C’est un chien, juste un petit chien sur une plage. Il est brossé avec quelques traits noirs, et sa silhouette contraste spectaculairement avec l’atmosphère générale de l’œuvre, tout inondée d’orangé. Ce qui est artistiquement génial dans cette image réside en un tour de passe-passe parfait : les couleurs sont brûlantes, incendiaires (ah ! ces traînées de nuages rouges !), peut-être même asphyxiantes, et la catastrophe hante l’espace. Mais elle est invisible. Elle s’est glissée subtilement dans l’environnement. Elle s’est diluée dans ce vivant traité à l’aquarelle, dans cette matière aqueuse et atomisée. Elle est discrète, aux antipodes d’un spectacle de larmes ou de sang…

Le titre qu’a donné Turner raconte la mort d’un équipage en mer. C’est une Aube après un naufrage (1841). Où est l’épave ? Y a-t-il des survivants ? De quelle disparition la bête hurle-t-elle son désespoir ? Nous ne le saurons pas. Mais l’univers a bel et bien avalé quelque chose et laisse la scène orpheline de présence humaine. Il y a dans ces années-là une profonde prise de conscience de la relativité des hommes et des femmes au regard des forces de la nature, dans un contexte où vacille de surcroît la foi en Dieu. Mais, dans la très grande majorité des cas, une telle vision est terrible et distrayante, fait tonner le ciel, brise les montagnes, écrase les civilisations. Ici, c’est tout à fait différent, car le tragique est hors champ. C’est à peine si l’on est certain qu’il ait frappé… Et c’est l’allégorie imparable de nos craintes contemporaines devant le dérèglement climatique. Nous ne pouvons (parfois ne voulons) rien voir ou presque du mal que nous causons à notre environnement et de celui que notre environnement nous fait en retour. Cela ne se mesure pas avec les yeux ; cela se sent hors champ, par des chiffres, par des signaux abstraits, par des concepts, par des cris d’alarme…
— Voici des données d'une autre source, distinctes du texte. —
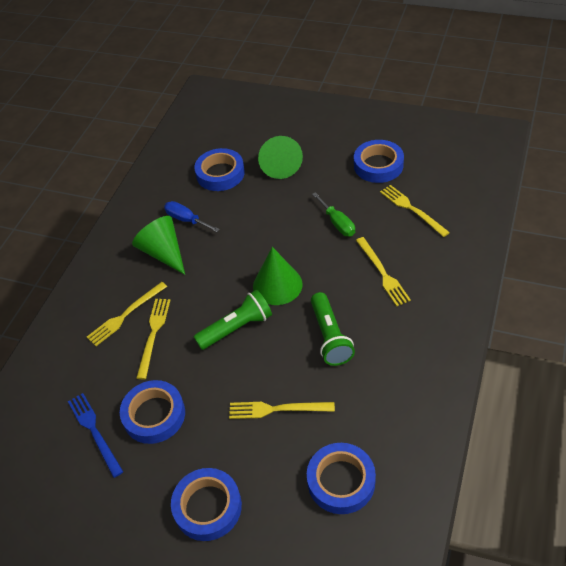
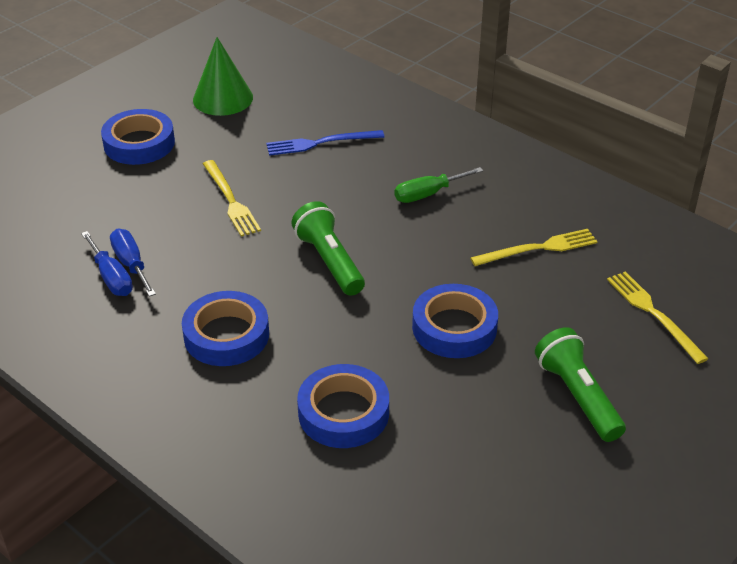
blue screwdriver: [164,201,220,232] = 1 -> [81,231,133,296] [110,229,156,297] = 2
blue tape: [120,380,185,444] [171,468,242,541] [194,148,245,191] [307,443,376,514] [354,140,404,183] = 5 -> [101,109,175,165] [182,291,269,366] [297,364,389,448] [412,284,498,358] = 4
green cone: [132,216,185,275] [253,247,303,305] [258,136,303,179] = 3 -> [193,37,253,116] = 1
yellow fork: [87,282,167,346] [136,299,170,379] [229,402,335,419] [356,237,411,306] [380,185,450,237] = 5 -> [203,160,261,237] [470,229,598,266] [607,271,709,364] = 3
Et puis, l’œuvre de Turner est fabuleuse car elle laisse le public contempler une chose malgré l’abîme. Quoi ? L’animal, pardi. Un animal en deuil, certes, un animal métaphorique du poète ou du peintre qui manifeste et pleure la perte, oui, bien sûr. Mais un animal qui demeure ; un animal résistant, rémanent, résilient… L’humanité peut bien disparaître, et ce sera épouvantablement triste ; le vivant, en revanche, subsistera sous d’autres formes que sapiens sapiens, et ce canidé en est une.

La couleur préférée de Turner était le jaune. Les critiques de l’époque se moquaient de lui tant il était obsédé par celle-ci. C’est la couleur du soleil bien sûr, du sable aussi, et plus généralement de températures qui s’emballent, qui s’embrasent et couvrent tout d’un voile désertique. Le style de Turner est celui d’un réchauffement chromatique, comme l’augure de notre réchauffement climatique. Mais le style de Turner, c’est aussi celui d’une évanescence, de nappes incertaines qui invitent l’esprit au rêve : les bandes de terre, de mer et d’air sont ici des appels à imaginer des édens enchanteurs et les beautés futures. C’est un cauchemar traversé par les cris d’un pauvre chien dans sa solitude, ce sont aussi les promesses de renouveau. Les promesses de l’aube.